Reproduce the data line for line, from the line containing "Evaluaciones (3)" through the final line of the data, with both ends included. Leave out the pictures.

Collected data entries
============
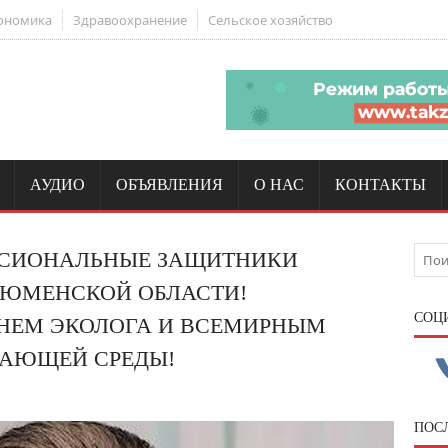
ономика
Здравоохранение
Сельское хозяйство
АУДИО
ОБЪЯВЛЕНИЯ
О НАС
КОНТАКТЫ
СИОНАЛЬНЫЕ ЗАЩИТНИКИ
ТЮМЕНСКОЙ ОБЛАСТИ!
CОЦ
ДНЕМ ЭКОЛОГА И ВСЕМИРНЫМ
ЖАЮЩЕЙ СРЕДЫ!
ПОС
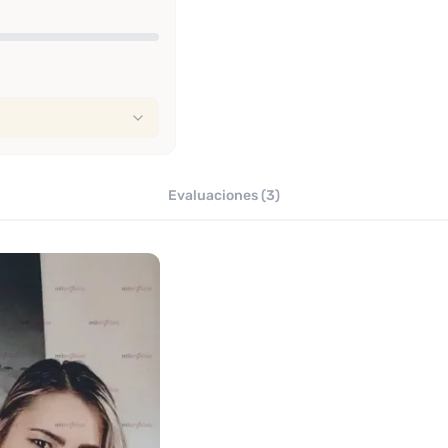
Evaluaciones (3)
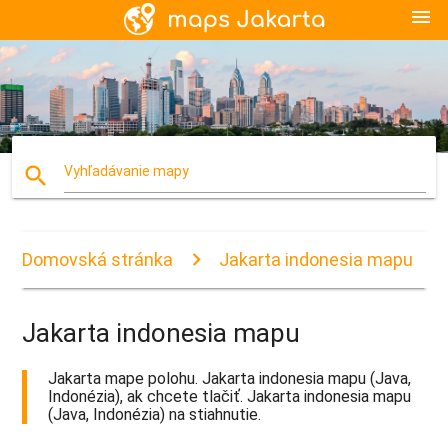
menu
search
Vyhľadávanie mapy
Domovská stránka
Jakarta indonesia mapu
Jakarta indonesia mapu
Jakarta mape polohu. Jakarta indonesia mapu (Java,
Indonézia), ak chcete tlačiť. Jakarta indonesia mapu
(Java, Indonézia) na stiahnutie.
============
RESULT OF THIS EXERCISE.
Evaluaciones (3)
menu
search
Vyhľadávanie mapy
Domovská stránka
Jakarta indonesia mapu
Jakarta indonesia mapu
Jakarta mape polohu. Jakarta indonesia mapu (Java,
Indonézia), ak chcete tlačiť. Jakarta indonesia mapu
(Java, Indonézia) na stiahnutie.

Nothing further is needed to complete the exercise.